Data items
=-=-=

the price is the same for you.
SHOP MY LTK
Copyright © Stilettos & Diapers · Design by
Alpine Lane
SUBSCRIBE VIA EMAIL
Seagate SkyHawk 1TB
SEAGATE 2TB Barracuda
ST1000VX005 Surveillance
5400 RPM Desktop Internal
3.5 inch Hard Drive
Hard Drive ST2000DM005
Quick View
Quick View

=-=-=

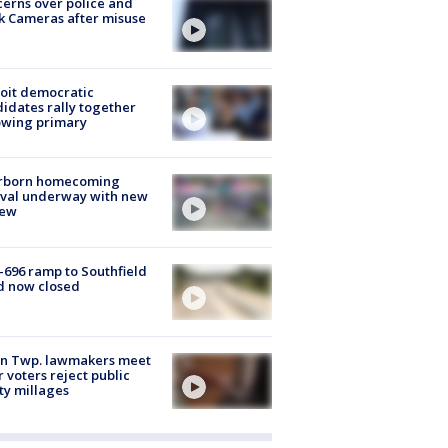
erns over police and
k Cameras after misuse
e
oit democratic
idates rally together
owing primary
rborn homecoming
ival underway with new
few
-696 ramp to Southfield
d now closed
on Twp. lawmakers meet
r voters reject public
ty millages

=-=-=

How to complete this task:
Which lines above include the word "Hard"? Pick them out and copy them.

Answer:
3.5 inch Hard Drive
Hard Drive ST2000DM005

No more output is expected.